*** Exercise inputs Section Begins ***

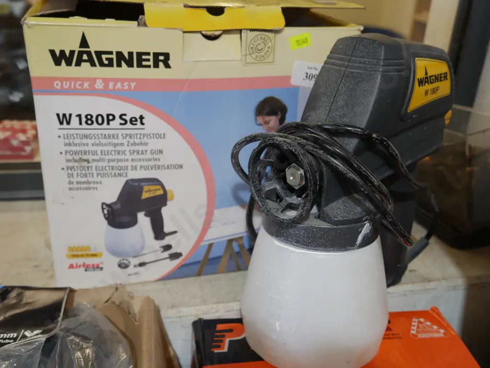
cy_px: 184
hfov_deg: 51.3
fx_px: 510
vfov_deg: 39.7
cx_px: 245
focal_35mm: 36
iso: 400
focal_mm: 18
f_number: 4
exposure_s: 1/60
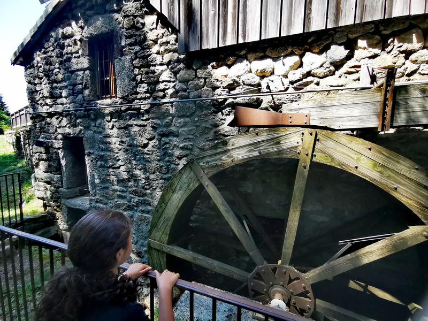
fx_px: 198
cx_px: 214
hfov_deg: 94.5
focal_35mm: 16
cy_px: 160
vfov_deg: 78.1
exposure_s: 1/120
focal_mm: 2.35
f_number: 2.2
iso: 50
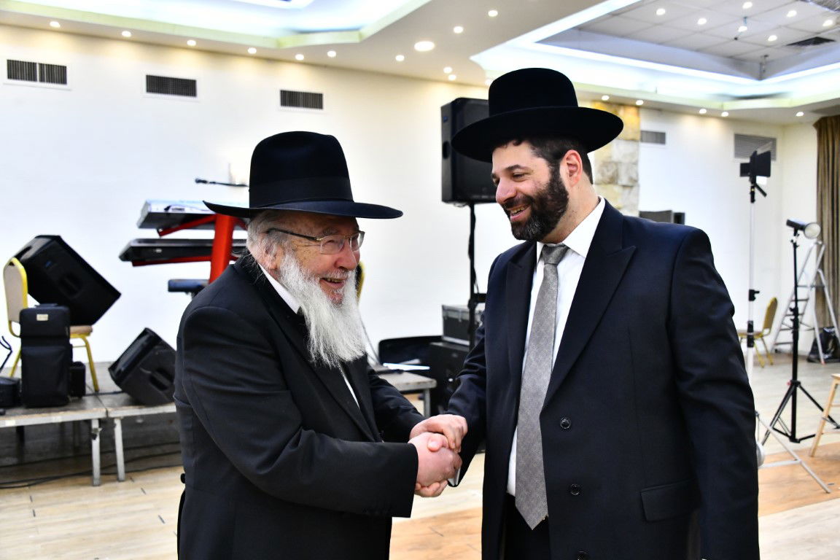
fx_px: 793
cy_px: 280
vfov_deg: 38.9
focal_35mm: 34
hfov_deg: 55.8
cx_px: 420
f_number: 5.6
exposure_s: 1/125
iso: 3200
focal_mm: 34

*** Exercise inputs Section Ends ***

With the pictures left out, output the lines from the one containing "vfov_deg: 78.1" through the last line of the records above, exactly as they are.

_Written reply_.
vfov_deg: 78.1
exposure_s: 1/120
focal_mm: 2.35
f_number: 2.2
iso: 50
fx_px: 793
cy_px: 280
vfov_deg: 38.9
focal_35mm: 34
hfov_deg: 55.8
cx_px: 420
f_number: 5.6
exposure_s: 1/125
iso: 3200
focal_mm: 34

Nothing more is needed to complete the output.